Automated User Experience Testing through Multi-Dimensional Performance Impact Analysis
This addresses the need for immediate user experience feedback in software development, particularly for updates that might degrade experience, though it is incremental as it builds on existing testing and machine learning techniques.
The paper tackles the problem of automated user experience testing by proposing a methodology that predicts how code changes impact testing time to extrapolate user experience changes, achieving a 3.7% mean absolute error rate with a random forest regressor.
Although there are many automated software testing suites, they usually focus on unit, system, and interface testing.
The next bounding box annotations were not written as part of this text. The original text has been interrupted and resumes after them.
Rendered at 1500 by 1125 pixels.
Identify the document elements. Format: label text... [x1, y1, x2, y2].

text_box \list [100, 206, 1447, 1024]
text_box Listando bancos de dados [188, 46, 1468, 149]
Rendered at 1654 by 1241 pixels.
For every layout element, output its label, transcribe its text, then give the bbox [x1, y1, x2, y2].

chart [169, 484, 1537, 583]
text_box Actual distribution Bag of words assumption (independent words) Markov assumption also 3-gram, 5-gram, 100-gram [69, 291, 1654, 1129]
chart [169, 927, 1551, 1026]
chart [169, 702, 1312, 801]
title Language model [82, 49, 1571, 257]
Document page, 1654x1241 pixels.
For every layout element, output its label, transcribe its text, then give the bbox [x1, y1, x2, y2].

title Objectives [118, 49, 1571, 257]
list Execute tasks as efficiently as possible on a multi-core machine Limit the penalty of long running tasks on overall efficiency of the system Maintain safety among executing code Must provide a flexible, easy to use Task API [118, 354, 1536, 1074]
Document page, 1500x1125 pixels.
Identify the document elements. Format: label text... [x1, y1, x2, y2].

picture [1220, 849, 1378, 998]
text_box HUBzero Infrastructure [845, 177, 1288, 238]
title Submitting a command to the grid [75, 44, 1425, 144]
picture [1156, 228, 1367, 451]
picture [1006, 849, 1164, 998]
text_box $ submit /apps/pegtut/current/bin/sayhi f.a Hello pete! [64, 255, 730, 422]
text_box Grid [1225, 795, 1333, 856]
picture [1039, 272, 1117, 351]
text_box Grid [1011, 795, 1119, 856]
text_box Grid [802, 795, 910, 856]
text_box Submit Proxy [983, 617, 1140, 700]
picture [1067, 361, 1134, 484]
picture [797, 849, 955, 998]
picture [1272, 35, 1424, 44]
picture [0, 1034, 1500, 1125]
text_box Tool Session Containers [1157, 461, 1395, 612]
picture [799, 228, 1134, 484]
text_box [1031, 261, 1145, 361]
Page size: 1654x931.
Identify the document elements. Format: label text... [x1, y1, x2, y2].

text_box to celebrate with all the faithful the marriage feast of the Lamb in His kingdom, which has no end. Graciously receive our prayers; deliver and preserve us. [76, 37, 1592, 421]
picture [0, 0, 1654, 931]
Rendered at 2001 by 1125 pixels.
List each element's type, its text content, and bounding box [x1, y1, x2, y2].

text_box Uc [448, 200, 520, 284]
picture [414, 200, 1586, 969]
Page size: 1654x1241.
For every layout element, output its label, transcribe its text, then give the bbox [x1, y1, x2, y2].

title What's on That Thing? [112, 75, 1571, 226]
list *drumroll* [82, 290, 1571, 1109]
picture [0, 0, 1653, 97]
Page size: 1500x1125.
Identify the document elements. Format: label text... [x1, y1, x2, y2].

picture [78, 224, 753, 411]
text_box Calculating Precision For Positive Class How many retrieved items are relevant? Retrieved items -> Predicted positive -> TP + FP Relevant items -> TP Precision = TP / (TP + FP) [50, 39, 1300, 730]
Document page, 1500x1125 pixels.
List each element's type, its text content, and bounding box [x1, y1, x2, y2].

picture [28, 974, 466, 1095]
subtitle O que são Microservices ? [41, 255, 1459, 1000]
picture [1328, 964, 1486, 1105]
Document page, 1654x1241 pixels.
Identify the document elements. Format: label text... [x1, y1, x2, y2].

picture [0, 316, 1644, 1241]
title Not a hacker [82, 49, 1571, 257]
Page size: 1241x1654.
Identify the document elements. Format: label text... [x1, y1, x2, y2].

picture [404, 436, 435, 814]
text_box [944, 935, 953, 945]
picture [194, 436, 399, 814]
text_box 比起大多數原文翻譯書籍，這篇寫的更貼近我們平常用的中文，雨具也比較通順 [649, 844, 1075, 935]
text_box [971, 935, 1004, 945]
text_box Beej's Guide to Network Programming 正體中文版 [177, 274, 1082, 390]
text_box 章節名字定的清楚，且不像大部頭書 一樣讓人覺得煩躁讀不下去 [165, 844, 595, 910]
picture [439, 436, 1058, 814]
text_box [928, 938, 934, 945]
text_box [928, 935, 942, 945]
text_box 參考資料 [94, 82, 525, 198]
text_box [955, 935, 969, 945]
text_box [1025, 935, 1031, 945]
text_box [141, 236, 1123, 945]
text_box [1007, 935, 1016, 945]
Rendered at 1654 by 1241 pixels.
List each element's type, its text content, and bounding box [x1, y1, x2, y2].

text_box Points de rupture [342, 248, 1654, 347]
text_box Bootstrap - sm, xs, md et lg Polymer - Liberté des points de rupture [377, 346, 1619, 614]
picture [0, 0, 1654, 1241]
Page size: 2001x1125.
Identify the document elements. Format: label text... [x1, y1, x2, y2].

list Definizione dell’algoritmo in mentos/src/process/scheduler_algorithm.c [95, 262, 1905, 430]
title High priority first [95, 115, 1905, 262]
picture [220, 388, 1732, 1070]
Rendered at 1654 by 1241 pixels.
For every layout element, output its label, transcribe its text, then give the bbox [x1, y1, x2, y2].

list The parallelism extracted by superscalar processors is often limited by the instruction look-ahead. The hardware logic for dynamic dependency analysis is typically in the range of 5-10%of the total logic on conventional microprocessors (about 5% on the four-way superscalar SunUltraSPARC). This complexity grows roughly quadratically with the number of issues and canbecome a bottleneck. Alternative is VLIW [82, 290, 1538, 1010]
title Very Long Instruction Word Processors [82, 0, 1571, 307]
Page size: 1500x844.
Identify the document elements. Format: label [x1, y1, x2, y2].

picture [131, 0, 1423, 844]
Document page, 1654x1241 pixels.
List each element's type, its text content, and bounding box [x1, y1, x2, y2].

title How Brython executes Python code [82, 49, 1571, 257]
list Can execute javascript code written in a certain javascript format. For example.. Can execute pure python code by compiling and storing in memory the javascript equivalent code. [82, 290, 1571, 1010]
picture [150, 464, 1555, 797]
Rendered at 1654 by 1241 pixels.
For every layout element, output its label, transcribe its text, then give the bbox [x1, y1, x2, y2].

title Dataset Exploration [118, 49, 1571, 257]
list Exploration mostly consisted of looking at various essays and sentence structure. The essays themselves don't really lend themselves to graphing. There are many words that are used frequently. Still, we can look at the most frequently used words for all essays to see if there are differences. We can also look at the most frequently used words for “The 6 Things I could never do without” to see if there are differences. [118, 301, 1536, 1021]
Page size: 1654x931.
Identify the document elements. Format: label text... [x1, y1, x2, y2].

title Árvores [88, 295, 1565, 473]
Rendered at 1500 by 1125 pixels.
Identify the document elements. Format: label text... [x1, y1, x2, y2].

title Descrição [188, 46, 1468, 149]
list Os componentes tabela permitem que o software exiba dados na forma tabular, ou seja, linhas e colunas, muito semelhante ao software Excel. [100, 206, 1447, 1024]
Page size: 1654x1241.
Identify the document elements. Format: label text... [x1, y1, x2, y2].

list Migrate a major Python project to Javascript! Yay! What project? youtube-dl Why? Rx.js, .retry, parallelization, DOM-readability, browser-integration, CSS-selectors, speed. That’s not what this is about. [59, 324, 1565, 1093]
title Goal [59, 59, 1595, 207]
However, especially software updates such as new security features have the potential to diminish user experience. In this paper, we propose a novel automated user experience testing methodology that learns how code changes impact the time unit and system tests take, and extrapolate user experience changes based on this information. Such a tool can be integrated into existing continuous integration pipelines, and it provides software teams immediate user experience feedback. We construct a feature set from lexical, layout, and syntactic characteristics of the code, and using Abstract Syntax Tree-Based Embeddings, we can calculate the approximate semantic distance to feed into a machine learning algorithm. In our experiments, we use several regression methods to estimate the time impact of software updates. Our open-source tool achieved 3.7% mean absolute error rate with a random forest regressor.